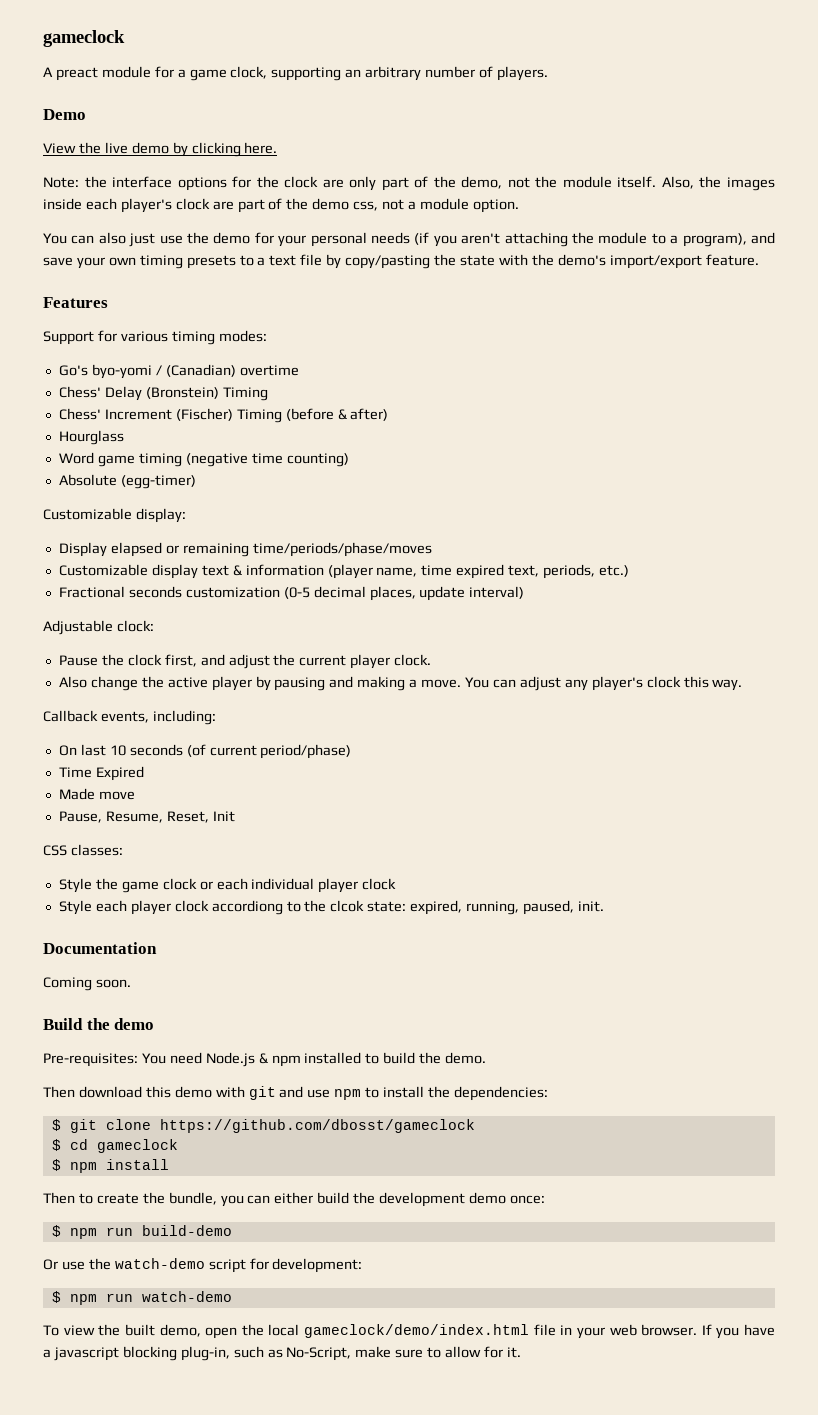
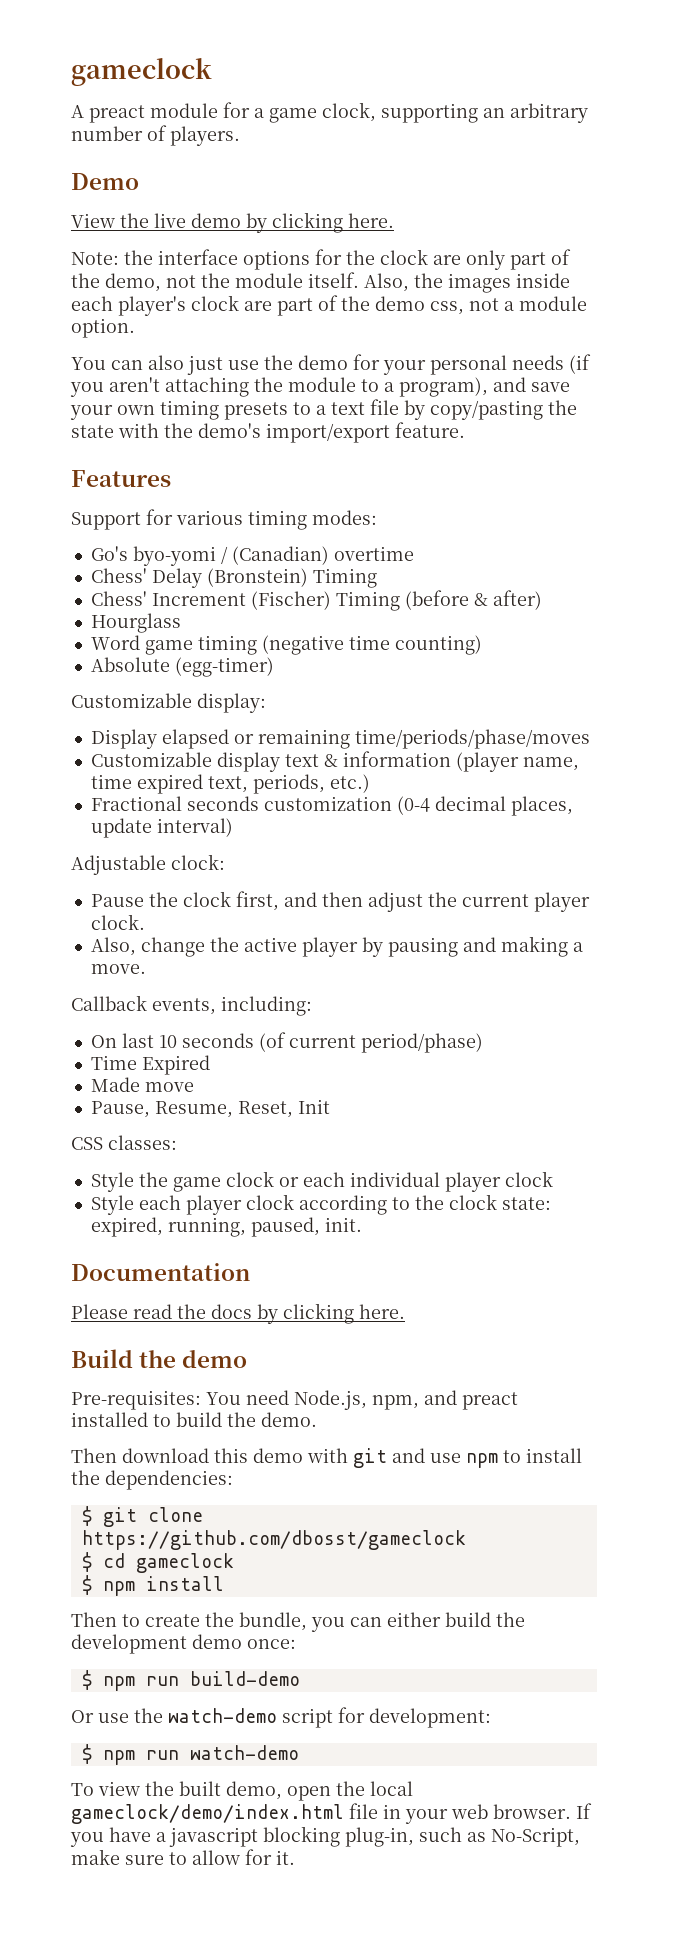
[283,587,310,599] (0-5 -> [396,796,430,815] (0-4
(225, 660) none -> [321,892,363,907] then
[58,676,87,688] Also -> [90,937,136,956] Also,
[465,676,743,691] You can adjust any player's clock this way. -> (146, 969) none
[211,900,283,915] accordiong -> [298,1195,387,1215] according
[330,900,365,912] clcok -> [448,1194,497,1210] clock
[43,977,131,991] Coming soon. -> [71,1303,405,1324] Please read the docs by clicking here.
[205,1052,301,1067] Node.js & npm -> [294,1390,518,1410] Node.js, npm, and preact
***
-- PROBLEM STATEMENT --
Take the lines from the one containing "[330,900,365,912] clcok ->" to the last line of the material above and write them out exactly.

-- ANSWER FOR THE TASK --
[330,900,365,912] clcok -> [448,1194,497,1210] clock
[43,977,131,991] Coming soon. -> [71,1303,405,1324] Please read the docs by clicking here.
[205,1052,301,1067] Node.js & npm -> [294,1390,518,1410] Node.js, npm, and preact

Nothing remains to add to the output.